**Requirement:** Rewrite all of the following rows, changing every "More Details" to "Learn More" and leaving everything else unchanged.

**Data listing:**
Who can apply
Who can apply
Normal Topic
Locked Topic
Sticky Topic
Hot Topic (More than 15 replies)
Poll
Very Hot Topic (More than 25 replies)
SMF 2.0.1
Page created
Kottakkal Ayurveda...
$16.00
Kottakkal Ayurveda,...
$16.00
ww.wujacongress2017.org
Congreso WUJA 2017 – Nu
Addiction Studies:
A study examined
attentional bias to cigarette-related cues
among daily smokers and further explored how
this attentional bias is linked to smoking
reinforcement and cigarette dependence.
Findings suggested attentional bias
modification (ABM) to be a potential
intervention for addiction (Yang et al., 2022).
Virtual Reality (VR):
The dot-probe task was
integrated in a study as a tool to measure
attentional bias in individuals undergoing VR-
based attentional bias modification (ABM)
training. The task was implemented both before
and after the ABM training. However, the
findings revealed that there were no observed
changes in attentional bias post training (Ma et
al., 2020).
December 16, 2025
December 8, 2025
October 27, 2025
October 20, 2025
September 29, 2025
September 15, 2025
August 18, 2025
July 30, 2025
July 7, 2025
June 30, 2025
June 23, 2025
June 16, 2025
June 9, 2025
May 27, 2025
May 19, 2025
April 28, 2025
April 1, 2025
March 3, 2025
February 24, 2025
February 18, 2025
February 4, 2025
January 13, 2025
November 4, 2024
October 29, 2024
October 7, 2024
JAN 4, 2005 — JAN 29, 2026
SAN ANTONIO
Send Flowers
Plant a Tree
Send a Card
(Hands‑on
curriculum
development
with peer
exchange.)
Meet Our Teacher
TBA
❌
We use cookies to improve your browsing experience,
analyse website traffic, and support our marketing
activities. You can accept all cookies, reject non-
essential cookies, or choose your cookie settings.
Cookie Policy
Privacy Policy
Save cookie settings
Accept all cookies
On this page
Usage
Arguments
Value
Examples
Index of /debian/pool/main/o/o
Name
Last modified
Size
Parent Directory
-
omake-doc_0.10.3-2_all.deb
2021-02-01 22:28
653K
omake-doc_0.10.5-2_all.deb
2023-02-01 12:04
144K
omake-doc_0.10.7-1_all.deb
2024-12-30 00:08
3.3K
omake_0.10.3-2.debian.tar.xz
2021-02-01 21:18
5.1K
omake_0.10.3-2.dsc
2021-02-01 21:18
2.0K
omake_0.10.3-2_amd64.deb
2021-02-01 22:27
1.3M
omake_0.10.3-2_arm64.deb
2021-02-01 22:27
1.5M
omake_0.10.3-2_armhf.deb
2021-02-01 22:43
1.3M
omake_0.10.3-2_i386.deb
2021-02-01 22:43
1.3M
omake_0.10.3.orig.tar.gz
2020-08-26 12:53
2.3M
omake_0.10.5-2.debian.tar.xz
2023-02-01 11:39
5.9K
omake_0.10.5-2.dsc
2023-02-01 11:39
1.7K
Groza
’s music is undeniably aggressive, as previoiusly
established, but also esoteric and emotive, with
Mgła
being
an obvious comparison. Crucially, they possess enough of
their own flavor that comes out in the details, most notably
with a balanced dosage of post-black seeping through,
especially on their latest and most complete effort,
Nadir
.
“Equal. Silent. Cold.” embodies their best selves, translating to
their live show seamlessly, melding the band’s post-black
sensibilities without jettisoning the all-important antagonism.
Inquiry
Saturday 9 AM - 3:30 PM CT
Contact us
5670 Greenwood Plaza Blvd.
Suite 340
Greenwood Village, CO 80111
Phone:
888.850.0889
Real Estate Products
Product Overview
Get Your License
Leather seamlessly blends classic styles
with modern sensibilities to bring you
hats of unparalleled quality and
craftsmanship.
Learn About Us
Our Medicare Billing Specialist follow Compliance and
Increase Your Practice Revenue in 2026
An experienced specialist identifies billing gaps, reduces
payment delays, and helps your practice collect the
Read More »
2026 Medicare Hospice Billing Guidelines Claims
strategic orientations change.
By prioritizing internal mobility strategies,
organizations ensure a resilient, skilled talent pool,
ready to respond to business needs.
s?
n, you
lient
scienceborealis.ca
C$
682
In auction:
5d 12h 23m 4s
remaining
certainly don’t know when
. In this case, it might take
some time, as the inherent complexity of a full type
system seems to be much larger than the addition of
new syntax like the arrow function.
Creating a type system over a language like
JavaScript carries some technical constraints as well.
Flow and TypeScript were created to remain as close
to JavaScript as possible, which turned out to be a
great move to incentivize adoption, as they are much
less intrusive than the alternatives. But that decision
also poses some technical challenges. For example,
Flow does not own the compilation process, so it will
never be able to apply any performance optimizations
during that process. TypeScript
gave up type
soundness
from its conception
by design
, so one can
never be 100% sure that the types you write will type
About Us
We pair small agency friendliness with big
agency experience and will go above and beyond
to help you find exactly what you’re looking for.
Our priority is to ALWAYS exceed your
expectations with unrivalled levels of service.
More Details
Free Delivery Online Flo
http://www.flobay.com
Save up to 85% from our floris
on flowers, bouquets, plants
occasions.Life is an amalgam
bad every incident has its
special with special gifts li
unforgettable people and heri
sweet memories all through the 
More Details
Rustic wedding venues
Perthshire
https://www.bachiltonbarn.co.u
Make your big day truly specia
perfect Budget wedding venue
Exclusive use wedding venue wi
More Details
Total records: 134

**Output of the exercise:**
Who can apply
Who can apply
Normal Topic
Locked Topic
Sticky Topic
Hot Topic (More than 15 replies)
Poll
Very Hot Topic (More than 25 replies)
SMF 2.0.1
Page created
Kottakkal Ayurveda...
$16.00
Kottakkal Ayurveda,...
$16.00
ww.wujacongress2017.org
Congreso WUJA 2017 – Nu
Addiction Studies:
A study examined
attentional bias to cigarette-related cues
among daily smokers and further explored how
this attentional bias is linked to smoking
reinforcement and cigarette dependence.
Findings suggested attentional bias
modification (ABM) to be a potential
intervention for addiction (Yang et al., 2022).
Virtual Reality (VR):
The dot-probe task was
integrated in a study as a tool to measure
attentional bias in individuals undergoing VR-
based attentional bias modification (ABM)
training. The task was implemented both before
and after the ABM training. However, the
findings revealed that there were no observed
changes in attentional bias post training (Ma et
al., 2020).
December 16, 2025
December 8, 2025
October 27, 2025
October 20, 2025
September 29, 2025
September 15, 2025
August 18, 2025
July 30, 2025
July 7, 2025
June 30, 2025
June 23, 2025
June 16, 2025
June 9, 2025
May 27, 2025
May 19, 2025
April 28, 2025
April 1, 2025
March 3, 2025
February 24, 2025
February 18, 2025
February 4, 2025
January 13, 2025
November 4, 2024
October 29, 2024
October 7, 2024
JAN 4, 2005 — JAN 29, 2026
SAN ANTONIO
Send Flowers
Plant a Tree
Send a Card
(Hands‑on
curriculum
development
with peer
exchange.)
Meet Our Teacher
TBA
❌
We use cookies to improve your browsing experience,
analyse website traffic, and support our marketing
activities. You can accept all cookies, reject non-
essential cookies, or choose your cookie settings.
Cookie Policy
Privacy Policy
Save cookie settings
Accept all cookies
On this page
Usage
Arguments
Value
Examples
Index of /debian/pool/main/o/o
Name
Last modified
Size
Parent Directory
-
omake-doc_0.10.3-2_all.deb
2021-02-01 22:28
653K
omake-doc_0.10.5-2_all.deb
2023-02-01 12:04
144K
omake-doc_0.10.7-1_all.deb
2024-12-30 00:08
3.3K
omake_0.10.3-2.debian.tar.xz
2021-02-01 21:18
5.1K
omake_0.10.3-2.dsc
2021-02-01 21:18
2.0K
omake_0.10.3-2_amd64.deb
2021-02-01 22:27
1.3M
omake_0.10.3-2_arm64.deb
2021-02-01 22:27
1.5M
omake_0.10.3-2_armhf.deb
2021-02-01 22:43
1.3M
omake_0.10.3-2_i386.deb
2021-02-01 22:43
1.3M
omake_0.10.3.orig.tar.gz
2020-08-26 12:53
2.3M
omake_0.10.5-2.debian.tar.xz
2023-02-01 11:39
5.9K
omake_0.10.5-2.dsc
2023-02-01 11:39
1.7K
Groza
’s music is undeniably aggressive, as previoiusly
established, but also esoteric and emotive, with
Mgła
being
an obvious comparison. Crucially, they possess enough of
their own flavor that comes out in the details, most notably
with a balanced dosage of post-black seeping through,
especially on their latest and most complete effort,
Nadir
.
“Equal. Silent. Cold.” embodies their best selves, translating to
their live show seamlessly, melding the band’s post-black
sensibilities without jettisoning the all-important antagonism.
Inquiry
Saturday 9 AM - 3:30 PM CT
Contact us
5670 Greenwood Plaza Blvd.
Suite 340
Greenwood Village, CO 80111
Phone:
888.850.0889
Real Estate Products
Product Overview
Get Your License
Leather seamlessly blends classic styles
with modern sensibilities to bring you
hats of unparalleled quality and
craftsmanship.
Learn About Us
Our Medicare Billing Specialist follow Compliance and
Increase Your Practice Revenue in 2026
An experienced specialist identifies billing gaps, reduces
payment delays, and helps your practice collect the
Read More »
2026 Medicare Hospice Billing Guidelines Claims
strategic orientations change.
By prioritizing internal mobility strategies,
organizations ensure a resilient, skilled talent pool,
ready to respond to business needs.
s?
n, you
lient
scienceborealis.ca
C$
682
In auction:
5d 12h 23m 4s
remaining
certainly don’t know when
. In this case, it might take
some time, as the inherent complexity of a full type
system seems to be much larger than the addition of
new syntax like the arrow function.
Creating a type system over a language like
JavaScript carries some technical constraints as well.
Flow and TypeScript were created to remain as close
to JavaScript as possible, which turned out to be a
great move to incentivize adoption, as they are much
less intrusive than the alternatives. But that decision
also poses some technical challenges. For example,
Flow does not own the compilation process, so it will
never be able to apply any performance optimizations
during that process. TypeScript
gave up type
soundness
from its conception
by design
, so one can
never be 100% sure that the types you write will type
About Us
We pair small agency friendliness with big
agency experience and will go above and beyond
to help you find exactly what you’re looking for.
Our priority is to ALWAYS exceed your
expectations with unrivalled levels of service.
Learn More
Free Delivery Online Flo
http://www.flobay.com
Save up to 85% from our floris
on flowers, bouquets, plants
occasions.Life is an amalgam
bad every incident has its
special with special gifts li
unforgettable people and heri
sweet memories all through the 
Learn More
Rustic wedding venues
Perthshire
https://www.bachiltonbarn.co.u
Make your big day truly specia
perfect Budget wedding venue
Exclusive use wedding venue wi
Learn More
Total records: 134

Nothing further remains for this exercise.